▶ Prompt: In the forum thread below, which plant does ryry2012 call slow growing?

▶ Text segment:
* * * * * * *

# Enough Plants for Silent Cycle?



## d4rkwolf (Apr 15, 2017)

Hey all, I set up my first dirted tank last night for a betta fish (not bought yet). I want to go with a silent cycle but want to be sure that I have enough plants to realistically achieve that. Unfortunately I haven't done a water test yet since I didn't finish setting up the tank until 3am last night and had to rush to work this morning so I will do the water test when I get home from work today and update the information here (along with a picture). My apologies for the lack of water parameters in this first post but I wanted to get a general idea from everyone on whether the amount of plants I have as of now should be enough to achieve a silent cycle so that I can go buy some more on the way home if needed.. Here's information about my tank so far:



2.5 gallon Aqueon rectangular tank
Finnex Planted+ clip-on light
~3/4 inch MGOCPM
~1 inch small diameter gravel
11-12 stems of Cabomba [1 floating, half bunched and weighted, half planted in gravel (will probably end up floating too after all the work it took just to plant them in the gravel :roll: ) ]
1 Anubias nanji glued to decor


I went to my LFS store yesterday to get Anacharis and Anubias nana but they didn't have any so I grabbed the Cabomba and Anubias nanji they had in stock instead. Of course I'll need to keep an eye out for any stems that might die in the next few days but as of right now, do I have enough stem plants in my tank to qualify as the "heavily planted" needed to achieve a silent cycle? If not, about how much more plants would I need? FYI I have an Azoo Palm filter and a mini heater too but I haven't placed them in the tank yet as I want to do a few more water changes to get the last of the debris out.


Appreciate any responses. Also, if anyone has other general, helpful information for this new start-up I'm all ears. Thanks!


----------



## ryry2012 (Mar 31, 2015)

I read somewhere, you will need like 100 fast growing stem plants per gallon to do silent cycle.


----------



## d4rkwolf (Apr 15, 2017)

ryry2012 said:


> I read somewhere, you will need like 100 fast growing stem plants per gallon to do silent cycle.




Oh wow!  If that's the case the internet is one fickle beast ☹ I had seen somewhere else online where the poster asked a similar question about their small tank setup and the replies were that a couple of bunches were enough for his tank. Back to the drawing board it seems.


Sent from my iPhone using Tapatalk


----------



## ryry2012 (Mar 31, 2015)

What I know is you'll need a lot of fast growing plants such as guppy grass, hornwort, anacharis, Water Wisteria, Water Sprite, Brazilian Pennywort. Anubias is slow growing.


Why don't you just do fish-in cycling? It's easy with a betta. You'll need a heater and a filter.
http://www.bettafish.com/30-betta-fish-care/507585-cycling-two-sentence-tutorial.html


I'm not familiar with the LED, but I think it might be too strong for your tank.

* * * * * * *

▶ Listed records:
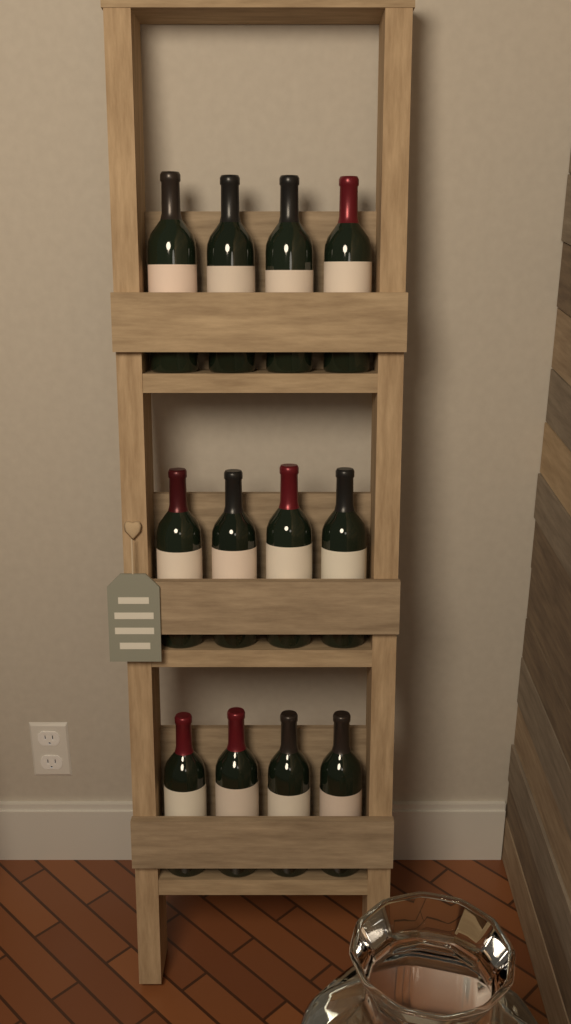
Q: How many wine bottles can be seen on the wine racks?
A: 12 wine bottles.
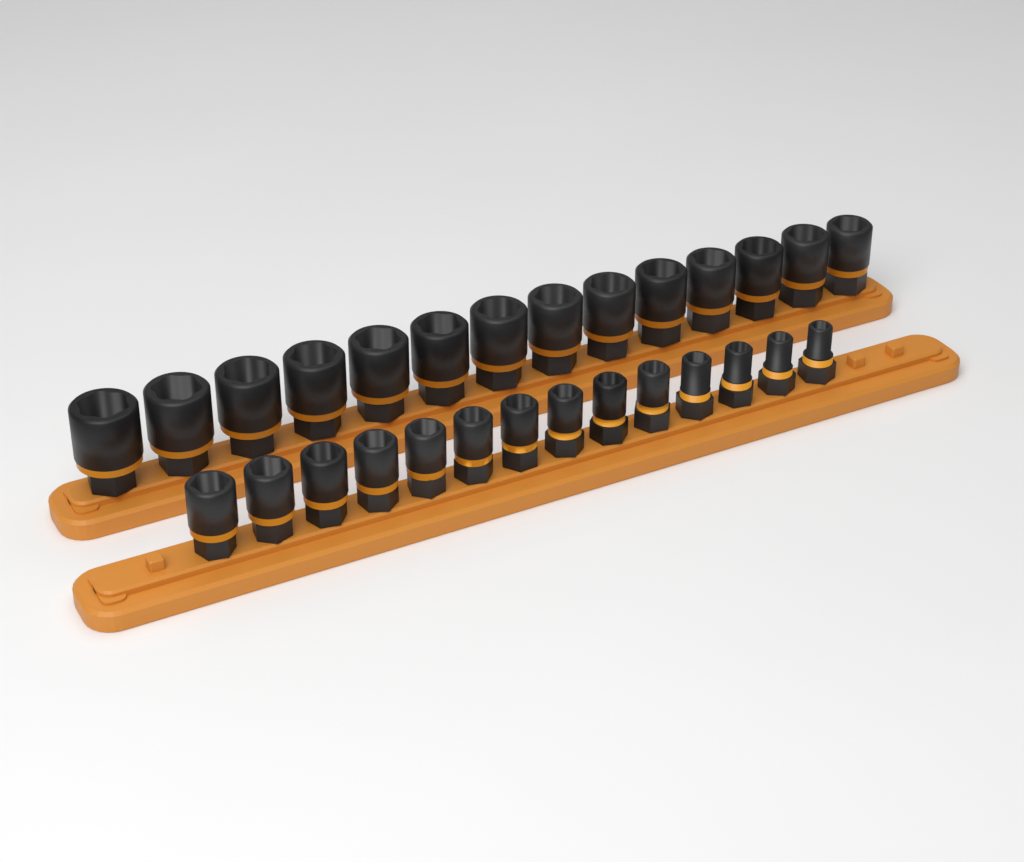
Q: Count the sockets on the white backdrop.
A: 28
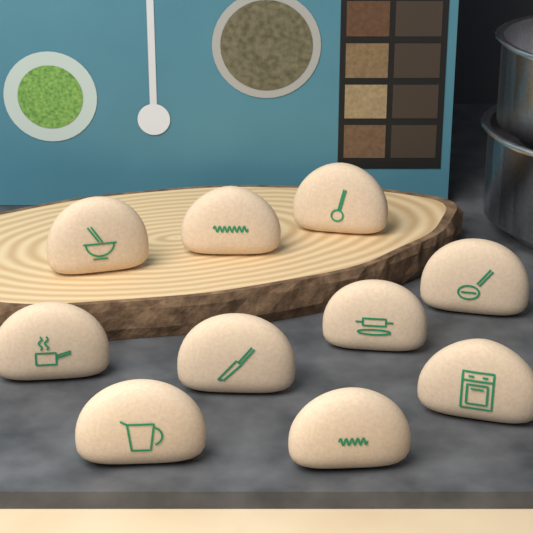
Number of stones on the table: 10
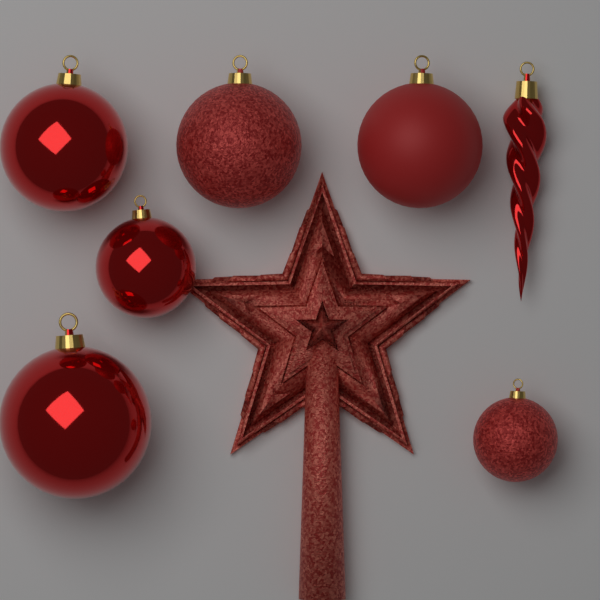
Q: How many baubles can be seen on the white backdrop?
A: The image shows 6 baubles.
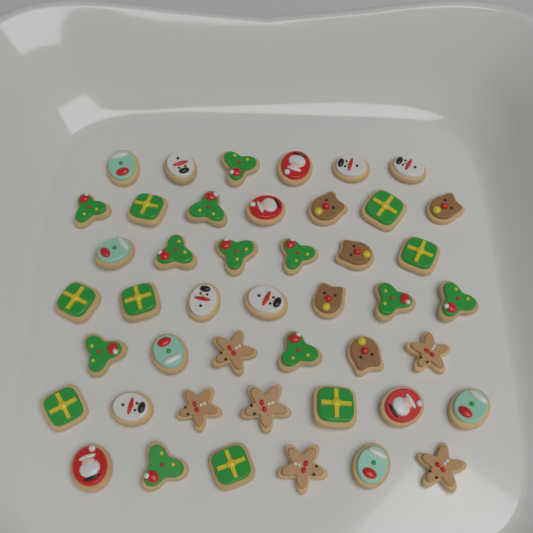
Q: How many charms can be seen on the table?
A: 45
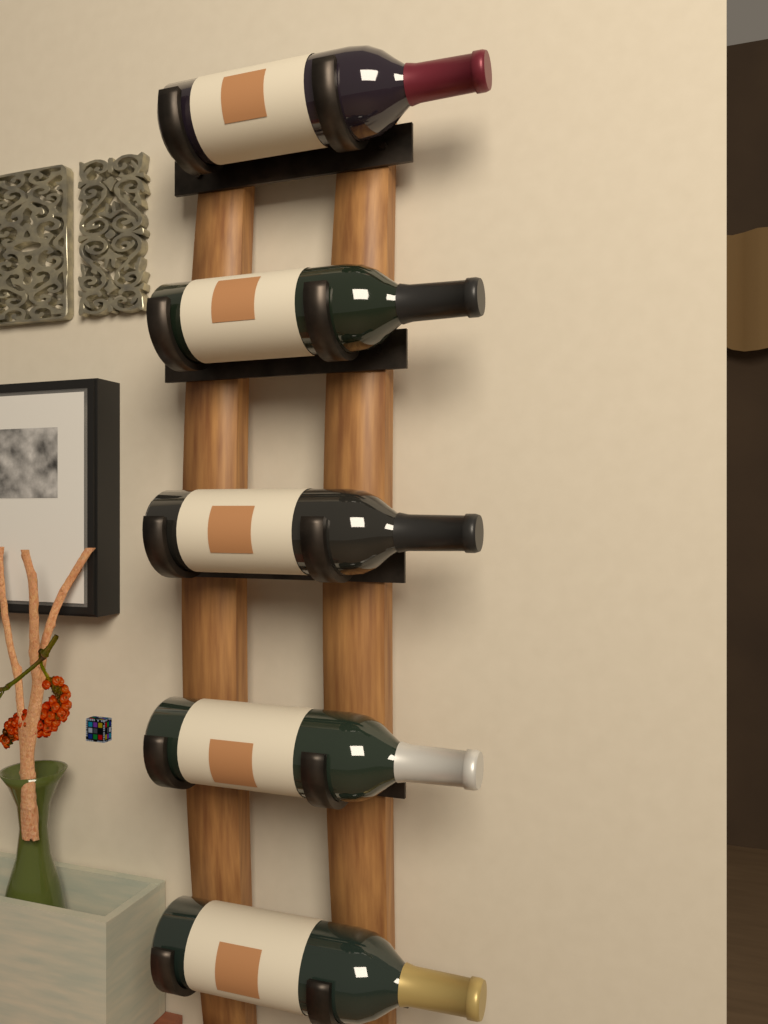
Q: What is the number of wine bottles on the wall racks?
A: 5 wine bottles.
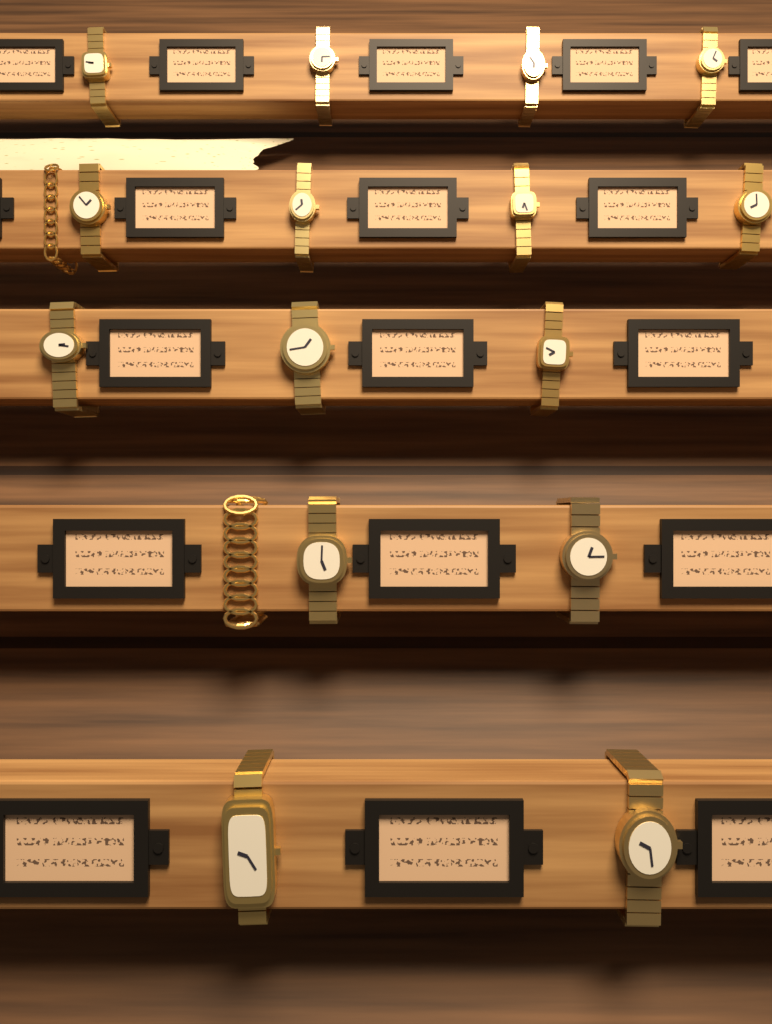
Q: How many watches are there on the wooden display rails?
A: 15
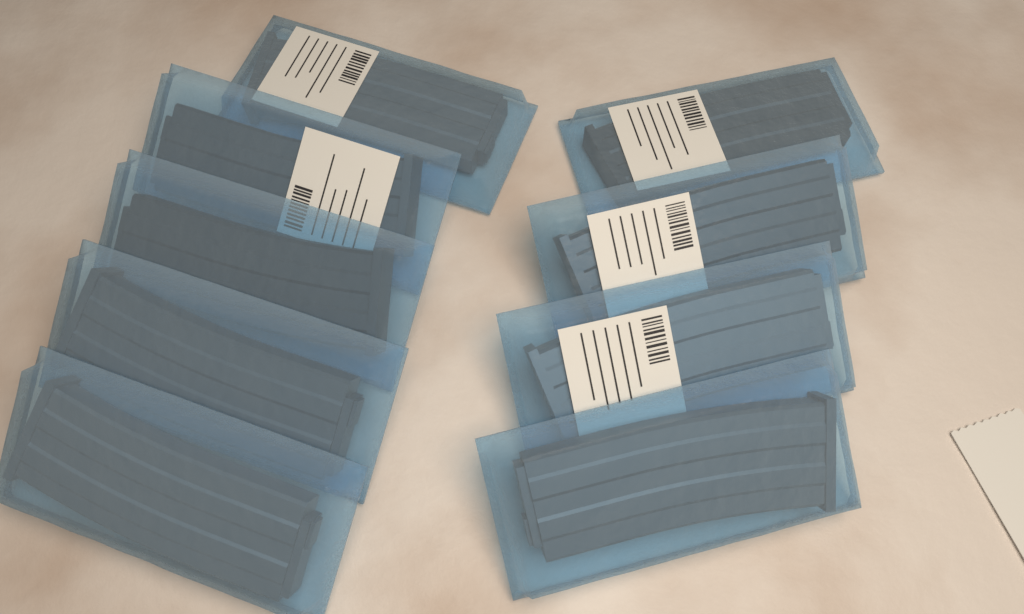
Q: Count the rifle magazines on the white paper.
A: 9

* * * * * * *

▶ Answer to this task: Anubias.